Meanwhile, in the city of Mithila, a Jaina monk named Bhrājişņu, going out at night, inferred from an observation of the stars that somewhere ascetics were being subjected to maltreatment and oppression. Thereupon the head of the monastery with his supernatural knowledge ascertained the mischief being done by Bali, and asked a devotee named Puşpakadeva, capable of travelling through the air, to go and request on his behalf the powerful sage Vişņu to counteract the evil. The latter, on receipt of the message, immediately proceeded to Hastināpura and appealed to king Padma to give the necessary protection to the oppressed monks, but the king pointed out that Bali, and not he, was reigning at the moment.
The sage Vişnu then decided on a crafty manoeuvre. Assuming the form of a dwarf, he went to the place where Bali was performing his sacrifice, and began to recite verses of the Veda in a melodious tone. Attracted by his sonorous voice, Bali came out of the sacrificial pavilion and asked him what he desired. The dwarf replied that, having been robbed of his home by his relatives, he wanted only a slice of land measuring three steps, and on hearing this, Bali at once granted his desire. The sage then discarded the guise of a dwarf and began to extend his frame upwards and downwards and athwart, without any limit. He fixed one step on the foundation of the ocean and another in the sky; and not finding room for a third, placed it on Bali and sent him down to the nether regions.

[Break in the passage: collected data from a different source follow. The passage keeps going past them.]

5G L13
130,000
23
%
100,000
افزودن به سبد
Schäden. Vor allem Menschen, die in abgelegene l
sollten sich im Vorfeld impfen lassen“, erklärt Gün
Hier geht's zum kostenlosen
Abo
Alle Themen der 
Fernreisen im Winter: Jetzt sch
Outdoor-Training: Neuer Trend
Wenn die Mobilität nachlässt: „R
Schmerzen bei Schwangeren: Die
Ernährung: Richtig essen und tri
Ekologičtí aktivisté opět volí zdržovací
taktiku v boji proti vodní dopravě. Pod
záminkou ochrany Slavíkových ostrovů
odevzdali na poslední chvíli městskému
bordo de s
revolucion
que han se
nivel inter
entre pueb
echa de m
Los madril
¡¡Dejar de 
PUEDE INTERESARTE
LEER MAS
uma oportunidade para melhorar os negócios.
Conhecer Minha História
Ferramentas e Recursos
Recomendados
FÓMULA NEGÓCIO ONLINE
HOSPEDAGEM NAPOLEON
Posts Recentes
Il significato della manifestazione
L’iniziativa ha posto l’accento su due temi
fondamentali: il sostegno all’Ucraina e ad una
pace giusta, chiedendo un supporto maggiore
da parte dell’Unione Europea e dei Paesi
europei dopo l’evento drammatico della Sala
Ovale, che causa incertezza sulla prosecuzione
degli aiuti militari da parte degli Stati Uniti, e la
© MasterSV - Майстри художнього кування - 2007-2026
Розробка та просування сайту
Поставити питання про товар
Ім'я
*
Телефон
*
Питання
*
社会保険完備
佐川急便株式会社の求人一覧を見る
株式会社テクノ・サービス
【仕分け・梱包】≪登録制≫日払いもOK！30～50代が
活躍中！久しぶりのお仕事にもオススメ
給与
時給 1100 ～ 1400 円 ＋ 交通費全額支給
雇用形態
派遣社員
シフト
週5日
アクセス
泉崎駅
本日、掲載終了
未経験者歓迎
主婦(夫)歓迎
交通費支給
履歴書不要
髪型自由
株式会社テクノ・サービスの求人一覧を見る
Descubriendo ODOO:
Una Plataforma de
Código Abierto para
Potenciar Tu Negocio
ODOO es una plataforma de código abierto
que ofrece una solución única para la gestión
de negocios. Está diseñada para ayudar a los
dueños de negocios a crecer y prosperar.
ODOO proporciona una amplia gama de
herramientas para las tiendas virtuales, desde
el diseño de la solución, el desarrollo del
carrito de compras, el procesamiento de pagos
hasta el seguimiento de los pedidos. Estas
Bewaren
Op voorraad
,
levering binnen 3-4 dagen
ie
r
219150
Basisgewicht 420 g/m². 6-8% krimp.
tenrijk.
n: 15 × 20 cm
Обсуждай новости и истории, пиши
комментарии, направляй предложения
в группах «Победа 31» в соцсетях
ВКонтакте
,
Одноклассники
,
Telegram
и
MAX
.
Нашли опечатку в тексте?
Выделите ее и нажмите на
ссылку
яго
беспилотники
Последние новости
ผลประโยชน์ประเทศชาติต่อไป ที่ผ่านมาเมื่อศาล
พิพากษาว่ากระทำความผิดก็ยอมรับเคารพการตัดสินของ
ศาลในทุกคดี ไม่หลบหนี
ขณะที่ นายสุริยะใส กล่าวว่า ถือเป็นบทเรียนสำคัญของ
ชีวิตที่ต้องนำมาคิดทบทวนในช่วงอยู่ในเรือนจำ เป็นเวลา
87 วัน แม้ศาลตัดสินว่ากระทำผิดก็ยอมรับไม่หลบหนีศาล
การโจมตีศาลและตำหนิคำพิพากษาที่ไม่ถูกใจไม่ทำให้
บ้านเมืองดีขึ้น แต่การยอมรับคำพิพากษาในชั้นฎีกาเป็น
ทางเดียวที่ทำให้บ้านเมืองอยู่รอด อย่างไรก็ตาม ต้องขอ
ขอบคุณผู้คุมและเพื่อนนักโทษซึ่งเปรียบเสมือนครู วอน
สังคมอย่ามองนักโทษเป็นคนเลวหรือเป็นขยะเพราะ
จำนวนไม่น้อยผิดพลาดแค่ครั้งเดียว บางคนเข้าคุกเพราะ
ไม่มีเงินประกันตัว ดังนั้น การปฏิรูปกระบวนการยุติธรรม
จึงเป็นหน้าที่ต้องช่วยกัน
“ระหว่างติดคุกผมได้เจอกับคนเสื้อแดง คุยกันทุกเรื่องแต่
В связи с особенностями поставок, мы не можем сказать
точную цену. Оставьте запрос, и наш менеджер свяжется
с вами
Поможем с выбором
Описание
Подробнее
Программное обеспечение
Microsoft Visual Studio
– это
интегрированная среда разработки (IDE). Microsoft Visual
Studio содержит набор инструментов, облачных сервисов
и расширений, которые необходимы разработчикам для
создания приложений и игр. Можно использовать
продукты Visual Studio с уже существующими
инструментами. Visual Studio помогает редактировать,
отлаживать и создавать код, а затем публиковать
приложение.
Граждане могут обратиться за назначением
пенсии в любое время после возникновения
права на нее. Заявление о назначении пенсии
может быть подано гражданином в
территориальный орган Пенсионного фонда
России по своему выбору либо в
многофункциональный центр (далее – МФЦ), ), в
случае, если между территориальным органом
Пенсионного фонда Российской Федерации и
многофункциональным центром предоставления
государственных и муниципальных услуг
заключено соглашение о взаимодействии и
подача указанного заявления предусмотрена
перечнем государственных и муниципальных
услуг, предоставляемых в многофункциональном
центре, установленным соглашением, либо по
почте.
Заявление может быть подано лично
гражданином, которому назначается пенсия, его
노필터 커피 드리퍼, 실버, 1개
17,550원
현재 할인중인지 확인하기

IX) The evil consequences of drinking are illustrated in the following story. A wandering religious mendicant named Ekapād, arriving at the Vindhya forest from the town of Ekacakra on his way to the Ganges, fell in with a crowd of Cāņdālas, who were indulging in bouts of drinking and partaking of meat in the company of youthful intoxicated women. The Cândālas detained the mendicant, and declared that he must, on the pain of death, either drink wine or take meat or become intimate with a woman. The mendicant reflected that the eating of flesh was strictly prohibited in the Law-books, and so was union with a Cāņdāla woman, but wine was drunk in the Vedic sacrifice Sautrāmaņi, and the ingredients of wine such as flour, water and molasses were quite pure. Thus thinking, he preferred to take wine, but under the influence of drink he joined in the merrymaking of the women; and feeling hungry, partook of meat, and soon passion compelled him to desire the company of one of the Cāņdāla women.